I get a TypeError when attempting to train an Tensorflow Random Forest using TensorForestEstimator.

TypeError: Input 'input_data' of 'CountExtremelyRandomStats' Op has type float64 that does not match expected type of float32.

I've tried using Python 2.7 and Python 3, and I've tried using tf.cast() to put everything in float32 but it doesn't help.
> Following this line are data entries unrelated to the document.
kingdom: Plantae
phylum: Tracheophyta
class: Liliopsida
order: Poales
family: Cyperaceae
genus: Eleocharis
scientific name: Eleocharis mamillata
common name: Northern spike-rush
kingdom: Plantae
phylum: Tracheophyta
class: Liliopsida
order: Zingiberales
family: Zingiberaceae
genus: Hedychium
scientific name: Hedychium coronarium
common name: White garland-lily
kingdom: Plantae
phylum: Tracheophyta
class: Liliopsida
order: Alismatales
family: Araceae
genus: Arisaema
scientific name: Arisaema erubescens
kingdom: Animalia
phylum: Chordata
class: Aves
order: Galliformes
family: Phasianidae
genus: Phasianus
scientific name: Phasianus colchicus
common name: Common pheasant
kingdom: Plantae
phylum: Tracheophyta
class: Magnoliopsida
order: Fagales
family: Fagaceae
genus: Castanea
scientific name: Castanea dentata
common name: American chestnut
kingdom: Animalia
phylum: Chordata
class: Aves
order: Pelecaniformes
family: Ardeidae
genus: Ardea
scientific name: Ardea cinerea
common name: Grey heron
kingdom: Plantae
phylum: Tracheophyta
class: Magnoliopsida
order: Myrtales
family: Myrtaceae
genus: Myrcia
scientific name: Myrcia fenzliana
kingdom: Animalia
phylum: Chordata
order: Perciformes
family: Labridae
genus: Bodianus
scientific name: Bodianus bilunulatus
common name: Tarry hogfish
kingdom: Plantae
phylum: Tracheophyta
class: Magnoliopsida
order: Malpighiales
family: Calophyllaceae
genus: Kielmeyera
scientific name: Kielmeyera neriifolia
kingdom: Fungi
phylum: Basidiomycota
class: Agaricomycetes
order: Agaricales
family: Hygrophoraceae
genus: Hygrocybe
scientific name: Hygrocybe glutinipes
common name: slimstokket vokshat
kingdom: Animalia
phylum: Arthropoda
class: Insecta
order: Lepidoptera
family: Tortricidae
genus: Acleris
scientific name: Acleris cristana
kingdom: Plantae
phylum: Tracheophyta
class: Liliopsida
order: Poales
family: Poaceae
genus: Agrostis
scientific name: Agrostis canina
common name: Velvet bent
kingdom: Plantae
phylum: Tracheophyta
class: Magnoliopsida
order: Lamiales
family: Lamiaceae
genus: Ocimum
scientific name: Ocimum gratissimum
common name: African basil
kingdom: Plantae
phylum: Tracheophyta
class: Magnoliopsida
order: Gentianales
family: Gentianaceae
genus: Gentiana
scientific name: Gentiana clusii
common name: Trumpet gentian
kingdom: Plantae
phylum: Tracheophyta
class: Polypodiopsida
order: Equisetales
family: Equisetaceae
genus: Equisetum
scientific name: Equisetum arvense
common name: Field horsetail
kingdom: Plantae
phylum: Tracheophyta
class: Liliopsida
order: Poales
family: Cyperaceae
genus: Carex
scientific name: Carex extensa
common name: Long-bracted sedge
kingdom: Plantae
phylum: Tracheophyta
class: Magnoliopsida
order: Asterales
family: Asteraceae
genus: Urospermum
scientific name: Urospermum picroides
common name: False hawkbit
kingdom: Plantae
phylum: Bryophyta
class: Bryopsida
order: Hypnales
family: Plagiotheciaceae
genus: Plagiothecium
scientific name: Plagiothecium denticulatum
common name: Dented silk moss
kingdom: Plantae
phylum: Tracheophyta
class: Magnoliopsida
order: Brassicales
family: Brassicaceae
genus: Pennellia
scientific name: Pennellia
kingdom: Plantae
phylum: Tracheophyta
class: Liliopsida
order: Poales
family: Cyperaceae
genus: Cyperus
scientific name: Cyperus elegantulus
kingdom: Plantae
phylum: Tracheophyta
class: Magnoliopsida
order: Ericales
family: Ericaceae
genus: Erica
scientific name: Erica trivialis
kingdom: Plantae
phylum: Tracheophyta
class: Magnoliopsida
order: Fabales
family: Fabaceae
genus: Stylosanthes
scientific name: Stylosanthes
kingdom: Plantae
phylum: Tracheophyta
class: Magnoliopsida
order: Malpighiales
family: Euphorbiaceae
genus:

I have checked the data type on execution and it's float32. The problem doesn't seem to be the data I provide (csv of all floats), so I'm not sure where to go from here.

Any suggestions of things I can try would be much appreciated.

Code:

# Build an estimator.
def build_estimator(model_dir):
  params = tensor_forest.ForestHParams(
      num_classes=2, num_features=760,
      num_trees=FLAGS.num_trees, max_nodes=FLAGS.max_nodes)
  graph_builder_class = tensor_forest.RandomForestGraphs
  if FLAGS.use_training_loss:
    graph_builder_class = tensor_forest.TrainingLossForest
  # Use the SKCompat wrapper, which gives us a convenient way to split in-memory data into batches.
  return estimator.SKCompat(random_forest.TensorForestEstimator(params, graph_builder_class=graph_builder_class, model_dir=model_dir))


# Train and evaluate the model.
def train_and_eval():

  # load datasets
  training_set = pd.read_csv('/Users/carl/Dropbox/Docs/Python/randomforest_balanced_train.csv', dtype=np.float32, header=None)
  test_set = pd.read_csv('/Users/carl/Dropbox/Docs/Python/randomforest_balanced_test.csv', dtype=np.float32, header=None)

  print('###########')
  print(training_set.loc[:,1].dtype)  # this prints float32

  # load labels
  training_labels = pd.read_csv('/Users/carl/Dropbox/Docs/Python/randomforest_balanced_train_class.csv', dtype=np.int32, names=LABEL, header=None)
  test_labels = pd.read_csv('/Users/carl/Dropbox/Docs/Python/randomforest_balanced_test_class.csv', dtype=np.int32, names=LABEL, header=None)

  # define the path where the model will be stored - default is current directory
  model_dir = tempfile.mkdtemp() if not FLAGS.model_dir else FLAGS.model_dir
  print('model directory = %s' % model_dir)

  # build the random forest estimator
  est = build_estimator(model_dir)

  tf.cast(training_set, tf.float32) #error occurs with/without casts
  tf.cast(test_set, tf.float32)
  # train the forest to fit the training data
  est.fit(x=training_set, y=training_labels)  #this line throws the error

回答1:

You are using tf.cast in incorrect manner

tf.cast(training_set, tf.float32) #error occurs with/without casts

should be

training_set = tf.cast(training_set, tf.float32)

tf.cast is not in-place method, it is a tensor flow op, as any other operation, and needs to be assigned and run.